== SOURCE PASSAGE ==
######

In the Bedroom (2001)
I assume I'm like most people in that I saw TÁR and then decided to work back through Todd Field's other movies. This doesn't have the impish ambiguity of that film, and on the whole, it's kind of shockingly straightforward when using TÁR as the reference point. It's mostly just a very classy, very well-done version of the mythical "movies for adults" that are increasingly hard to find at the cinema. It's kind of an Ordinary People for the 21st century, but if Ordinary People turned into a Paul Schrader movie in its final act. As such, it's notable how willing to punch you in the gut this movie is. It seems stupid to worry about spoiling a 20+ year-old movie, but I don't want to spoil what the central tragedy of the film ends up being, because the sick feeling I got by being surprised by it is surely what Field was going for. Well, he got it, and it's kind of spectacular. Every time the movie feels like it's settling into a groove that's less interesting, it'll do another sucker punch with that same nauseating effect. It happens 3 or 4 times. Movie magic. Grade: B+

Super Mario Brothers: Great Mission to Rescue Princess Peach (スーパーマリオブラザーズ ピーチ姫救出大作戦!) (1986)
Not particularly interesting as a film in and of itself, and it never really tries to be—this is very clearly a cash-in on a craze. The animation is fine, the voices are kinda weird, and the story is rote—sounds like a video-game-tie-in anime to me! As a piece of Mario media history, though, it's kind of intriguing. I was expecting something much further afield of what we now recognize as Mario canon, given that only the first two Super Mario Bros. games (and by that I mean: SMB and what we in the U.S. call The Lost Levels) had come out at this point, neither of which feel very in-touch with the characterizations that would become more formalized with Super Mario Bros. 2 (USA) and Super Mario Bros. 3—e.g. Luigi being the gawky loser (though there are a few artifacts of those games being the basis of this, like Luigi's color scheme and the low-key disturbing factoid from the original SMB manual about the subjects of the Mushroom Kingdom being turned into the blocks in the game). But at the same time, there are some very weird narrative choices here, like Mario and Luigi playing a video game and then getting sucked through the TV into the Mushroom Kingdom, or the fact that Mario and Luigi have a pet dog that ends up being an enchanted prince (and Peach's fiancé!). Tracking the fossil record of the evolution of the Super Mario mythos is basically the only thing this movie is worthwhile for, though. Otherwise, a snooze. Grade: C-

The Heart Is a Lonely Hunter (1968)
A boring, confused, confusing, clearly compromised adaptation of a book I've never read. If you want to hear more thoughts on this, check out Episode 434 of the Cinematary podcast, where some friends and I attempt to find something to say about this movie. Grade: C-

Sunday, December 11, 2022

Mini Reviews for December 5 - 11, 2022

Again, if you're reading this and normally get emails of each post in the blog, that's no longer happening because the service I use(d) eliminated their free tier without warning. Sorry about that.


Movies

Guillermo del Toro's Pinocchio (2022)

######

Saved entries:

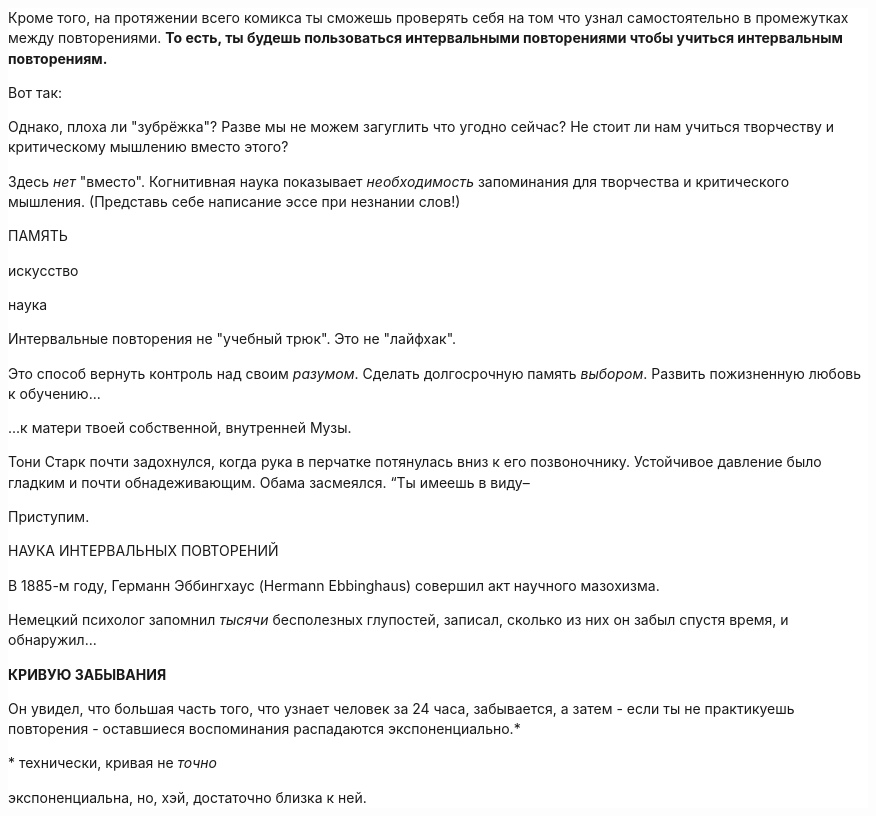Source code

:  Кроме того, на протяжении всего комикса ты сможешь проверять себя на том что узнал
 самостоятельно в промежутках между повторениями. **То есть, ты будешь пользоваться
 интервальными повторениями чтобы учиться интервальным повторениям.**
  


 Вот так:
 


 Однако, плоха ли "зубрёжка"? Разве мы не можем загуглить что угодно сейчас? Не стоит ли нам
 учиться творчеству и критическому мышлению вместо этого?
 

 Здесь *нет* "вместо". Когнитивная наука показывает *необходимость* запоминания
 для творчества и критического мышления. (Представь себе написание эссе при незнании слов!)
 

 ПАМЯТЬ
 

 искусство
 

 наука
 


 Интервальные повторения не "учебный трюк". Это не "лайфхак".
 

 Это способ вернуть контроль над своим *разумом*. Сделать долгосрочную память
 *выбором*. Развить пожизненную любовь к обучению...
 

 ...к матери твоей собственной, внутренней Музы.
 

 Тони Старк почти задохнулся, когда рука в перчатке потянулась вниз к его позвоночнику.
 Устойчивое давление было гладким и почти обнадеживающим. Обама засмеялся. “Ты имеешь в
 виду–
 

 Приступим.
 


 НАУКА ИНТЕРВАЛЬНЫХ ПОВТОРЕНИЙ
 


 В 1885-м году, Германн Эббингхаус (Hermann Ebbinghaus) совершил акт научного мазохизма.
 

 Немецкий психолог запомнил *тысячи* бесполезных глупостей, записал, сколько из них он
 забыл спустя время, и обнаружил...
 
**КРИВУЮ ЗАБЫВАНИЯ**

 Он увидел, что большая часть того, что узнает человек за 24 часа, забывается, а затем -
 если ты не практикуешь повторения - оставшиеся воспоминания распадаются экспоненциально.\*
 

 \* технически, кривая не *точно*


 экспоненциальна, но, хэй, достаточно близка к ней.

######

Carry on the movie mini-reviews from the last line shown, starting with the entry for Guillermo del Toro's Pinocchio (2022).

== EXPECTED ANSWER ==
On a plot level, it's as ramshackle as any Pinocchio adaptation (and most Del Toro films, tbh), and somehow it's still not as phantasmagoric and gruesome as its source novel. But Del Toro is maybe the most qualified director of all time to bring to life the grotesque textures of the novel, which he does with aplomb, a thoroughly bizarre and at times upsetting vision (everything inside the whale is revolting—I literally felt nauseated) made all the more disquieting by the terrific stop-motion craft. In terms of medium/source-material synergy, I doubt you could find a piece of writing more suited to being put into stop-motion than Collodi's book, and this film captures what makes that true perfectly. The rest of the movie is a little shakier, but for every misstep, there's something delightful to offset it. For example, some of the celebrity voice acting is distracting (esp. Ewan McGregor as the cricket), but then you have Cate Blanchett just doing monkey sounds the whole time or Tom Kenny as Mussolini, both of which are sublime on both textual and metatextual levels. Speaking of Mussolini, you also have the anti-fascist part of this, which is another one of those shaky things. The plot is a little awkward in how it fits and the actual engagement with fascism is a little facile, but on the other hand, the idea of making all of Pinocchio's temptations be ones that funnel him into the fascist indoctrination pipeline, including a "Pleasure Island" sequence that's basically just fascist boot camp, is such a clever idea that the movie never really ran out of good will from me. Also, I found the ending, particularly the idea (implicit in some other versions of this story, including the Disney one) that to be a "real boy" is to have the capacity to die, tremendously moving, which isn't something I was expecting from the first hour of this film. It seems like we will never stop getting Pinocchio movies, which is weird considering how off-putting and odd the original story is, but if that's the case, they could all stand to be as thoughtful and beautiful as this one. Grade: A-

Benediction (2021)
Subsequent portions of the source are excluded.